* [REQUIRED WORK]: Give every line of text in the items below as a numbered list, leaving out blank lines and the pictures.

====== GIVEN RECORDS ======

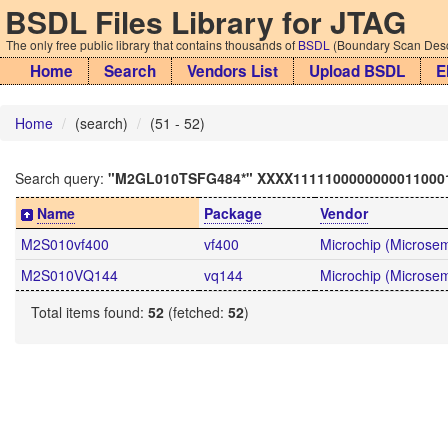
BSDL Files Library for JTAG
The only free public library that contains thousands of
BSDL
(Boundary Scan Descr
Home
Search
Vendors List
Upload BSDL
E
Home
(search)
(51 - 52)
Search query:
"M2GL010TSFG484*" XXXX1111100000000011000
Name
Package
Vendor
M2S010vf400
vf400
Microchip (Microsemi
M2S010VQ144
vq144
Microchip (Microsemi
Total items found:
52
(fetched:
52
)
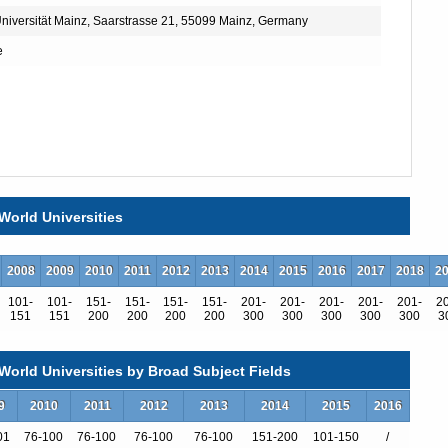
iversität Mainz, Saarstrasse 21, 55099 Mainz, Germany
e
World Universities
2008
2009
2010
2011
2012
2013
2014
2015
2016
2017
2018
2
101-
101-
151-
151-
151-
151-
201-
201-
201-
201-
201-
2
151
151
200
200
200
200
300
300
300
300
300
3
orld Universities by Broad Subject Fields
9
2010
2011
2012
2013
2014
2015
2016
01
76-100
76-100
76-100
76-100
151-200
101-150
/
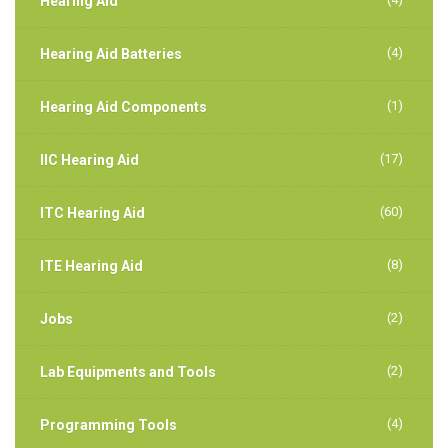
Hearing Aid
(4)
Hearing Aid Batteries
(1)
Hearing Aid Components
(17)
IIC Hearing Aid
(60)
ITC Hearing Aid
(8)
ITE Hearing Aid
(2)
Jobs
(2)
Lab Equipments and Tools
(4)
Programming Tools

======

* [RESPONSE BELOW]:
1. BSDL Files Library for JTAG
2. The only free public library that contains thousands of
3. BSDL
4. (Boundary Scan Descr
5. Home
6. Search
7. Vendors List
8. Upload BSDL
9. E
10. Home
11. (search)
12. (51 - 52)
13. Search query:
14. "M2GL010TSFG484*" XXXX1111100000000011000
15. Name
16. Package
17. Vendor
18. M2S010vf400
19. vf400
20. Microchip (Microsemi
21. M2S010VQ144
22. vq144
23. Microchip (Microsemi
24. Total items found:
25. 52
26. (fetched:
27. 52
28. )
29. iversität Mainz, Saarstrasse 21, 55099 Mainz, Germany
30. e
31. World Universities
32. 2008
33. 2009
34. 2010
35. 2011
36. 2012
37. 2013
38. 2014
39. 2015
40. 2016
41. 2017
42. 2018
43. 2
44. 101-
45. 101-
46. 151-
47. 151-
48. 151-
49. 151-
50. 201-
51. 201-
52. 201-
53. 201-
54. 201-
55. 2
56. 151
57. 151
58. 200
59. 200
60. 200
61. 200
62. 300
63. 300
64. 300
65. 300
66. 300
67. 3
68. orld Universities by Broad Subject Fields
69. 9
70. 2010
71. 2011
72. 2012
73. 2013
74. 2014
75. 2015
76. 2016
77. 01
78. 76-100
79. 76-100
80. 76-100
81. 76-100
82. 151-200
83. 101-150
84. /
85. Hearing Aid
86. (4)
87. Hearing Aid Batteries
88. (1)
89. Hearing Aid Components
90. (17)
91. IIC Hearing Aid
92. (60)
93. ITC Hearing Aid
94. (8)
95. ITE Hearing Aid
96. (2)
97. Jobs
98. (2)
99. Lab Equipments and Tools
100. (4)
101. Programming Tools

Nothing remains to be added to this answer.